**Data in this exercise:**
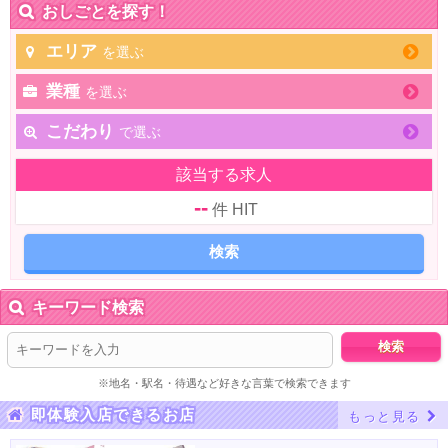
おしごとを探す！
エリア
を選ぶ
業種
を選ぶ
こだわり
で選ぶ
該当する求人
--
件 HIT
キーワード検索
※地名・駅名・待遇など好きな言葉で検索できます
即体験入店できるお店
もっと見る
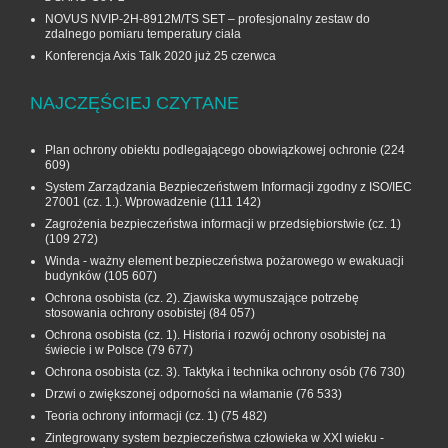
NOVUS NVIP-2H-8912M/TS SET – profesjonalny zestaw do
zdalnego pomiaru temperatury ciała
Konferencja Axis Talk 2020 już 25 czerwca
NAJCZĘŚCIEJ CZYTANE
Plan ochrony obiektu podlegającego obowiązkowej ochronie
(224
609)
System Zarządzania Bezpieczeństwem Informacji zgodny z ISO/IEC
27001 (cz. 1.). Wprowadzenie
(111 142)
Zagrożenia bezpieczeństwa informacji w przedsiębiorstwie (cz. 1)
(109 272)
Winda - ważny element bezpieczeństwa pożarowego w ewakuacji
budynków
(105 607)
Ochrona osobista (cz. 2). Zjawiska wymuszające potrzebę
stosowania ochrony osobistej
(84 057)
Ochrona osobista (cz. 1). Historia i rozwój ochrony osobistej na
świecie i w Polsce
(79 677)
Ochrona osobista (cz. 3). Taktyka i technika ochrony osób
(76 730)
Drzwi o zwiększonej odporności na włamanie
(76 533)
Teoria ochrony informacji (cz. 1)
(75 482)
Zintegrowany system bezpieczeństwa człowieka w XXI wieku -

**What you need to do:**
Put each line of the listing above into a Markdown table with two columns, Row and Text, numbering the rows and leaving out blank lines. Keep the pictures out of the table.

**Result of this exercise:**
| Row | Text |
|---|---|
| 1 | おしごとを探す！ |
| 2 | エリア |
| 3 | を選ぶ |
| 4 | 業種 |
| 5 | を選ぶ |
| 6 | こだわり |
| 7 | で選ぶ |
| 8 | 該当する求人 |
| 9 | -- |
| 10 | 件 HIT |
| 11 | キーワード検索 |
| 12 | ※地名・駅名・待遇など好きな言葉で検索できます |
| 13 | 即体験入店できるお店 |
| 14 | もっと見る |
| 15 | NOVUS NVIP-2H-8912M/TS SET – profesjonalny zestaw do |
| 16 | zdalnego pomiaru temperatury ciała |
| 17 | Konferencja Axis Talk 2020 już 25 czerwca |
| 18 | NAJCZĘŚCIEJ CZYTANE |
| 19 | Plan ochrony obiektu podlegającego obowiązkowej ochronie |
| 20 | (224 |
| 21 | 609) |
| 22 | System Zarządzania Bezpieczeństwem Informacji zgodny z ISO/IEC |
| 23 | 27001 (cz. 1.). Wprowadzenie |
| 24 | (111 142) |
| 25 | Zagrożenia bezpieczeństwa informacji w przedsiębiorstwie (cz. 1) |
| 26 | (109 272) |
| 27 | Winda - ważny element bezpieczeństwa pożarowego w ewakuacji |
| 28 | budynków |
| 29 | (105 607) |
| 30 | Ochrona osobista (cz. 2). Zjawiska wymuszające potrzebę |
| 31 | stosowania ochrony osobistej |
| 32 | (84 057) |
| 33 | Ochrona osobista (cz. 1). Historia i rozwój ochrony osobistej na |
| 34 | świecie i w Polsce |
| 35 | (79 677) |
| 36 | Ochrona osobista (cz. 3). Taktyka i technika ochrony osób |
| 37 | (76 730) |
| 38 | Drzwi o zwiększonej odporności na włamanie |
| 39 | (76 533) |
| 40 | Teoria ochrony informacji (cz. 1) |
| 41 | (75 482) |
| 42 | Zintegrowany system bezpieczeństwa człowieka w XXI wieku - |